__EXERCISE INSTRUCTIONS__:
1. List every piece of software in the pgpool forum post that is given with a version number, along with that version.
2. According to the pgpool forum post, how long did the testers wait without seeing any change in the crashed standby's status?
3. Summarize the pgpool forum post in two sentences.

__TEXT PASSAGE__:
+ + + + +

[pgpool-general: 6726] Watchdog problem - crashed standby not being detected?

Tue Oct 8 05:55:28 JST 2019

Hello.

I think I've got a bit of a weird one here.

I've got a PostgreSQL 10.5 physical replication set-up running, with a 
primary database and a single standby server. Sitting on top of that is 
a three-node pgpool 4.0.4 cluster running with watchdog enabled and a 
delegate IP, in master/streaming mode.

All five servers are VMWare stretched clusters running on the same 
subnet, all running Redhat Linux 7.6.

All three pgpool nodes seem to be up and running OK and talking amongst 
themselves. I can communicate with the primary database via the VIP, 
pcp_watchdog_info shows information OK, verifies the quorum is up, the 
VIP is correctly assigned to the master node, and so forth. Shutting 
down any node results in that being detected by the other two nodes, and 
of course if the master is the node that is shutdown it fails over 
properly to one of the two standbys. No complaints on that end, all 
seems fine.

As part of a recent high availability and disaster recovery test we 
forced one of the pgpool standby servers down in an uncontrolled fashion 
to simulate a server crash. We were expecting pgpool to detect that it 
had lost the standby node. Instead we saw that the pgpool master and 
remaining standby server continued to believe the failed server was 
still up in standby, even with the server completely powered down. Even 
after 30 minutes or so, no observed change of status.

I am at a loss to understand this. Surely the remaining two nodes should 
have, hopefully quite quickly, noticed that they had lost contact with 
the downed server via the watchdog?

The watchdog parameters I've got set are these (below is an extract from 
the pgpool.conf of our third pgpool node, pgpool2, with servers, ports 
etc changed to protect the innocent :) )

+ + + + +

__STORED ROWS__:
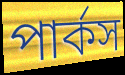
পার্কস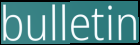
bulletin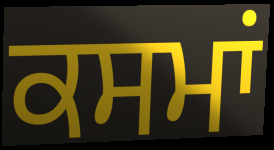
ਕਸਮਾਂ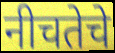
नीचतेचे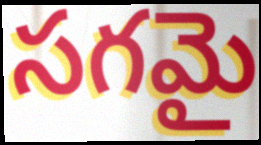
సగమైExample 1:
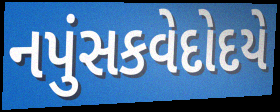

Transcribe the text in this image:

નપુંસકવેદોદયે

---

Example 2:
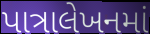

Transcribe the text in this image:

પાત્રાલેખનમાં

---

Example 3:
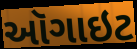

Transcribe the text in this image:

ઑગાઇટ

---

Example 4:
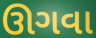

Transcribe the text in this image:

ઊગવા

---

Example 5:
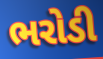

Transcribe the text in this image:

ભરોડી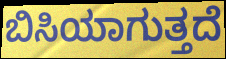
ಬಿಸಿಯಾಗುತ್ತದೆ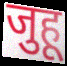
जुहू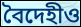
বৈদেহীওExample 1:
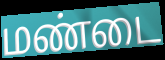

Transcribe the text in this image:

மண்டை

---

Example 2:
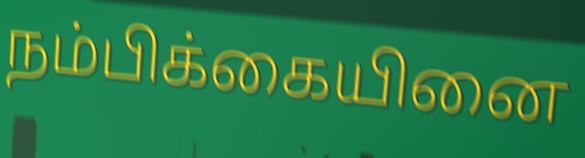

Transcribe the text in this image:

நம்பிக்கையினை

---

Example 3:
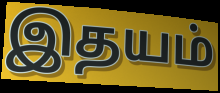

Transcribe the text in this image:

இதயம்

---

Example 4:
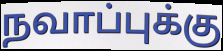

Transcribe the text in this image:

+ + + + +

__RESPONSES__:
1.
- PostgreSQL 10.5
- pgpool 4.0.4
- Redhat Linux 7.6

2. About 30 minutes.

3. The writer runs a PostgreSQL 10.5 primary and standby under a three-node pgpool 4.0.4 cluster with watchdog and a delegate IP, and normal shutdowns and master failover work properly. In a disaster recovery test, however, one pgpool standby was forced down uncontrolled, and the remaining nodes went on treating it as a running standby for about 30 minutes, which the writer cannot explain.